High tidal volume (HVT) ventilation causes pulmonary endothelial barrier dysfunction. HVT ventilation also increases lung nitric oxide (NO) and cGMP. NO contributes to HVT lung injury, but the role of cGMP is unknown. In the current study, ventilation of isolated C57BL/6 mouse lungs increased perfusate cGMP as a function of VT. Ventilation with 20 ml/kg VT for 80 min increased the filtration coefficient ( Kf), an index of vascular permeability.

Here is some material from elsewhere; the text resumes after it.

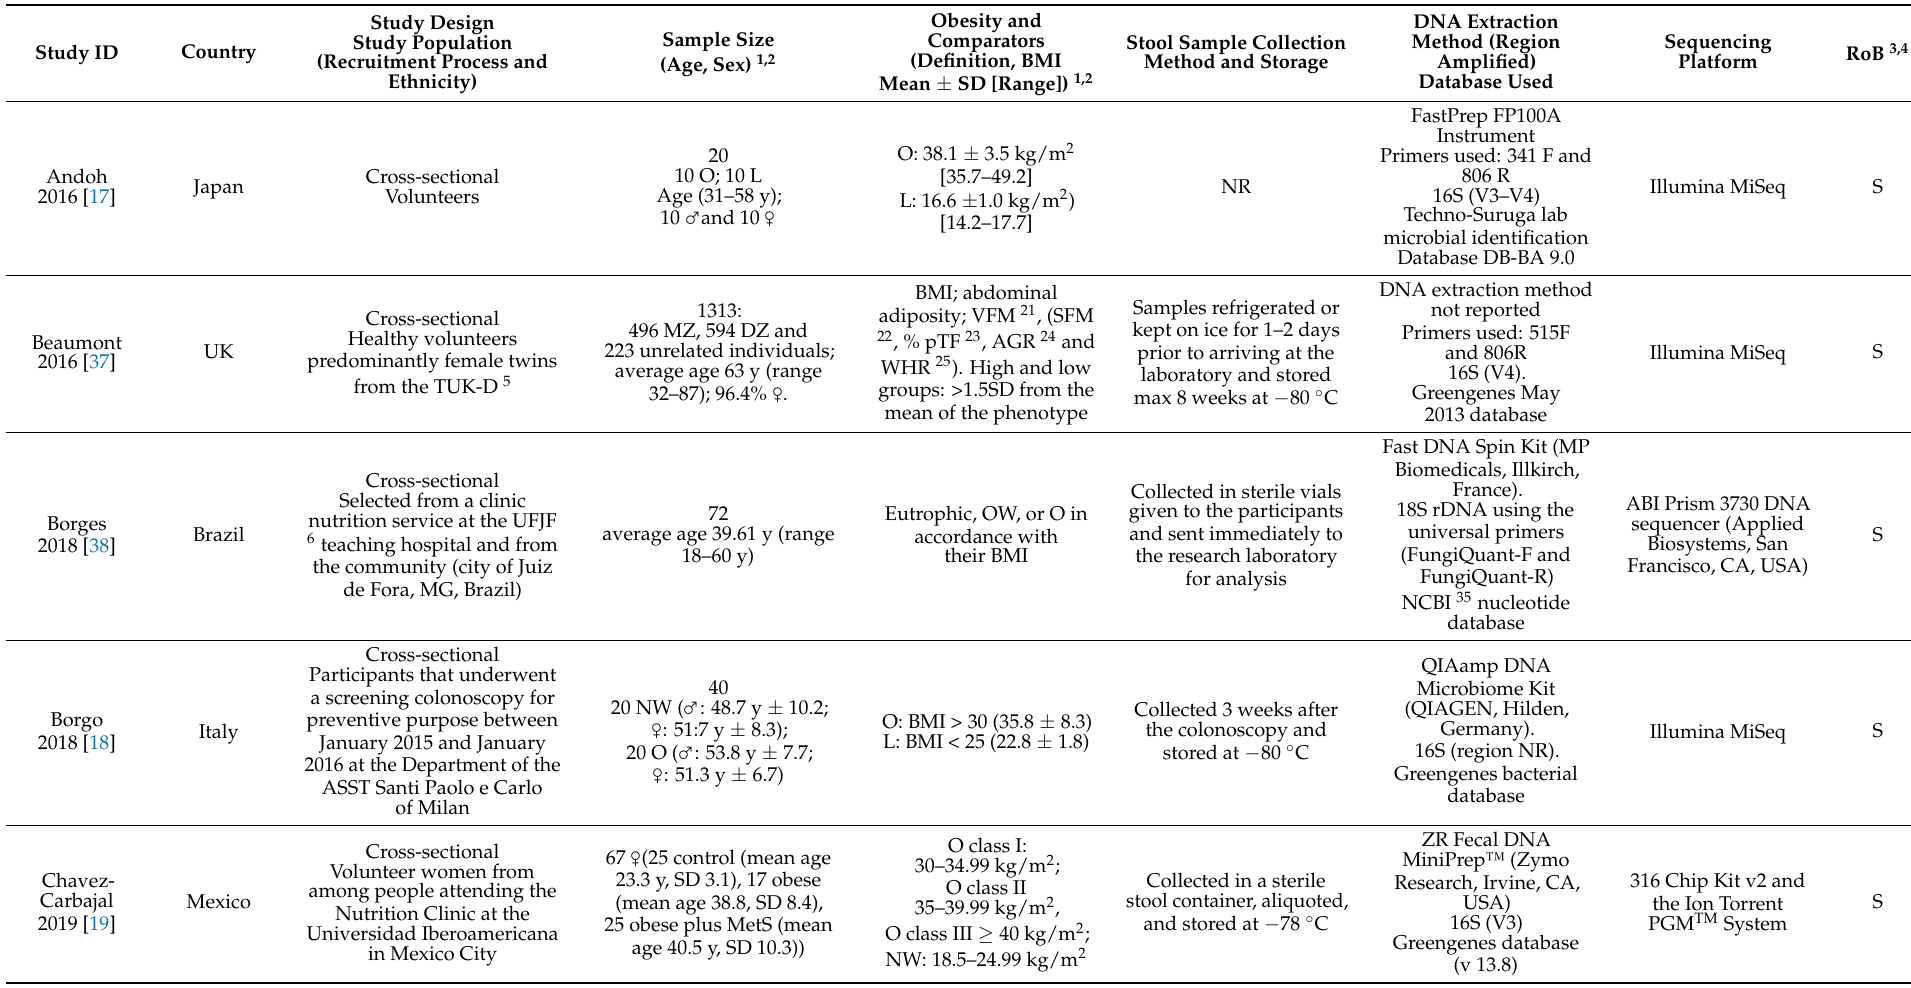
Table 1. Characteristics of the included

The increased cGMP and Kf caused by HVT were attenuated by nitric oxide synthase (NOS) inhibition and in lungs from endothelial NOS knockout mice. Inhibition of soluble guanylyl cyclase (sGC) in wild-type lungs (10 μM ODQ) also blocked cGMP generation and inhibited the increase in Kf, suggesting an injurious role for sGC-derived cGMP. sGC inhibition also attenuated lung Evans blue dye albumin extravasation and wet-to-dry weight ratio in an anesthetized mouse model of HVT injury. Additional activation of sGC (1.5 μM BAY 41-2272) in isolated lungs at 40 min increased cGMP production and Kf in lungs ventilated with 15 ml/kg VT. HVT endothelial barrier dysfunction was attenuated with a nonspecific phosphodiesterase (PDE) inhibitor (100 μM IBMX) as well as an inhibitor (10 μM BAY 60-7550) specific for the cGMP-stimulated PDE2A. Concordantly, we found a VT-dependent increase in lung cAMP hydrolytic activity and PDE2A protein expression with a decrease in lung cAMP concentration that was blocked by BAY 60-7550. We conclude that HVT-induced endothelial barrier dysfunction resulted from a simultaneous increase in NO/sGC-derived cGMP and PDE2A expression causing decreased cAMP.